Work request
Copy the text of every item below word for word, and leave the pictures out of your answer.

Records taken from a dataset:
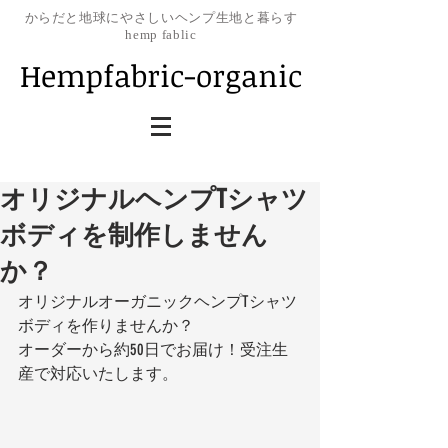
​からだと地球にやさしいヘンプ生地と暮らす
hemp fablic
Hempfabric-organic
オリジナルヘンプTシャツ
ボディを制作しません
か？
オリジナルオーガニックヘンプTシャツ
ボディを作りませんか？
オーダーから約50日でお届け！受注生
産で対応いたします。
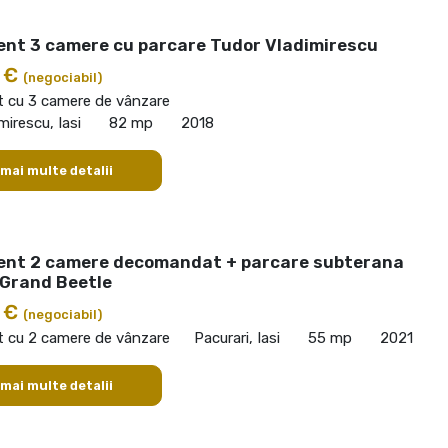
nt 3 camere cu parcare Tudor Vladimirescu
0 €
(negociabil)
 cu 3 camere de vânzare
mirescu, Iasi
82 mp
2018
 mai multe detalii
nt 2 camere decomandat + parcare subterana
 Grand Beetle
0 €
(negociabil)
 cu 2 camere de vânzare
Pacurari, Iasi
55 mp
2021
 mai multe detalii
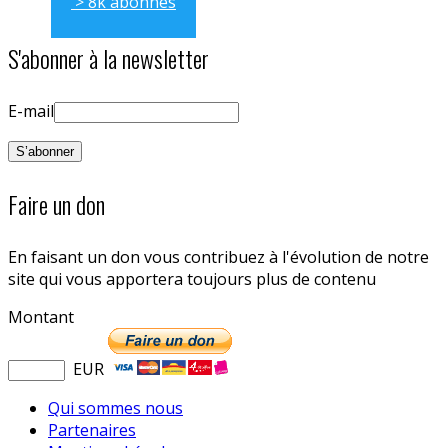
> 8k abonnés
S'abonner à la newsletter
E-mail
Faire un don
En faisant un don vous contribuez à l'évolution de notre
site qui vous apportera toujours plus de contenu
Montant
EUR
Qui sommes nous
Partenaires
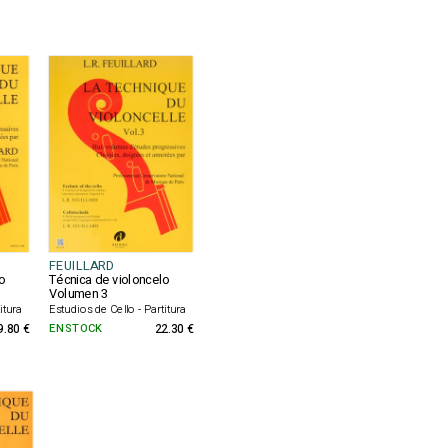
FEUILLARD
o
Técnica de violoncelo
Volumen 3
itura
Estudios de Cello - Partitura
9.80 €
EN STOCK
22.30 €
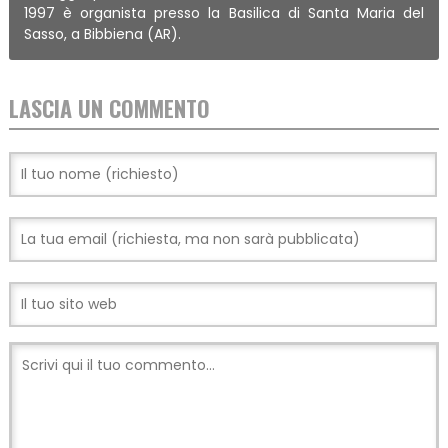
1997 è organista presso la Basilica di Santa Maria del
Sasso, a Bibbiena (AR).
LASCIA UN COMMENTO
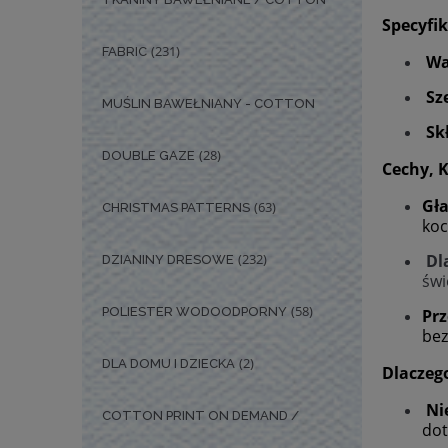
Specyfi
(231)
FABRIC
Wa
Sz
MUŚLIN BAWEŁNIANY - COTTON
Sk
(28)
DOUBLE GAZE
Cechy, 
Gł
(63)
CHRISTMAS PATTERNS
koc
(232)
Dl
DZIANINY DRESOWE
świ
(58)
POLIESTER WODOODPORNY
Prz
bez
(2)
DLA DOMU I DZIECKA
Dlaczeg
Ni
COTTON PRINT ON DEMAND /
dot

Exercise response
​からだと地球にやさしいヘンプ生地と暮らす
hemp fablic
Hempfabric-organic
オリジナルヘンプTシャツ
ボディを制作しません
か？
オリジナルオーガニックヘンプTシャツ
ボディを作りませんか？
オーダーから約50日でお届け！受注生
産で対応いたします。
nt 3 camere cu parcare Tudor Vladimirescu
0 €
(negociabil)
 cu 3 camere de vânzare
mirescu, Iasi
82 mp
2018
 mai multe detalii
nt 2 camere decomandat + parcare subterana
 Grand Beetle
0 €
(negociabil)
 cu 2 camere de vânzare
Pacurari, Iasi
55 mp
2021
 mai multe detalii
> 8k abonnés
S'abonner à la newsletter
E-mail
Faire un don
En faisant un don vous contribuez à l'évolution de notre
site qui vous apportera toujours plus de contenu
Montant
EUR
Qui sommes nous
Partenaires
FEUILLARD
o
Técnica de violoncelo
Volumen 3
itura
Estudios de Cello - Partitura
9.80 €
EN STOCK
22.30 €
1997 è organista presso la Basilica di Santa Maria del
Sasso, a Bibbiena (AR).
LASCIA UN COMMENTO
Specyfi
(231)
FABRIC
Wa
Sz
MUŚLIN BAWEŁNIANY - COTTON
Sk
(28)
DOUBLE GAZE
Cechy, 
Gł
(63)
CHRISTMAS PATTERNS
koc
(232)
Dl
DZIANINY DRESOWE
świ
(58)
POLIESTER WODOODPORNY
Prz
bez
(2)
DLA DOMU I DZIECKA
Dlaczeg
Ni
COTTON PRINT ON DEMAND /
dot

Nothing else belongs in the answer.